** Extract follows **
Electromagnet Control Wiring

crispysonofa,

I'll try to give you a Scope of Work for this. First, I'll answer your last question (
Is there a good source to learn more about this)? The best source is a Freshman College level (as in AC/DC Circuits 101) AC/DC Circuits Textbook. Try your favorite Book Seller or eBay. An experienced Textbook shouldn't cost very much and they last a long time.

The next part goes back to you for some visual information. The Magnet Badge Plate is missing. That's a bummer. Measure the diameter of the Magnet and search eBay for a similar size "Scrap Magnet". Someone will have one listed that has a picture of a Badge Plate that is close to your size. I realize that your Magnet could be different but right now, we have nothing for information that we can verify. In general terms, the larger the Magnet, the more it will pick up.
** End of Extract **
** Raw data follows **
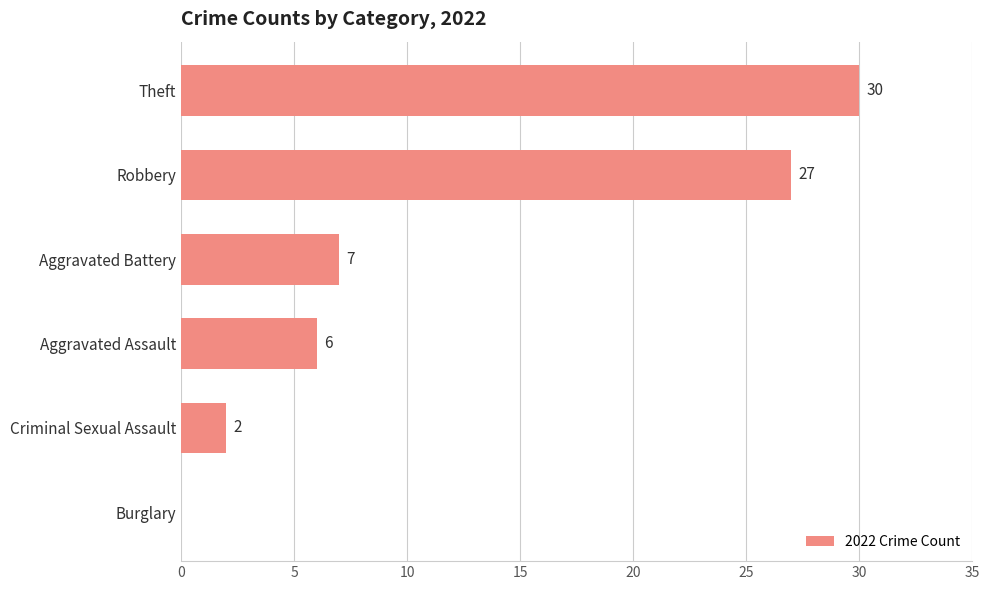

How many positive values are there?

5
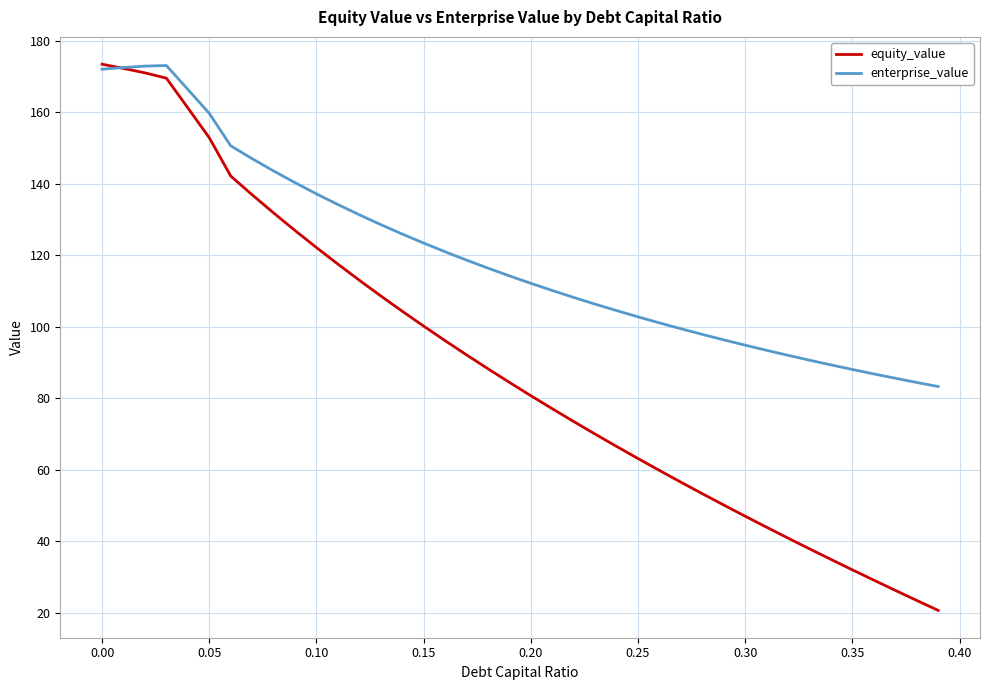

How many distinct data groups are displayed?

2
** End of Raw data **
◆ List of tasks:
**1)** According to the electromagnet wiring reply, why should the reader measure the magnet and search eBay for a scrap magnet of similar size?
**2)** For each statement, say whether it agrees with the electromagnet wiring reply. Answer yes or no and quote the deciding words.
(a) The magnet's badge plate is missing.
(b) The reply recommends a graduate-level circuits textbook.
(c) A smaller magnet will pick up more.
**3)** In the electromagnet wiring reply, what part of the magnet should be measured?

◆ Answers to the exercise:
**1)** The magnet's badge plate is missing, so there is no information about it that can be verified. A seller will probably have listed a similar-sized scrap magnet with a picture of a badge plate close to the reader's size.

**2)**
(a) Yes: "The Magnet Badge Plate is missing."
(b) No: "a Freshman College level (as in AC/DC Circuits 101) AC/DC Circuits Textbook"
(c) No: "the larger the Magnet, the more it will pick up."

**3)** Its diameter.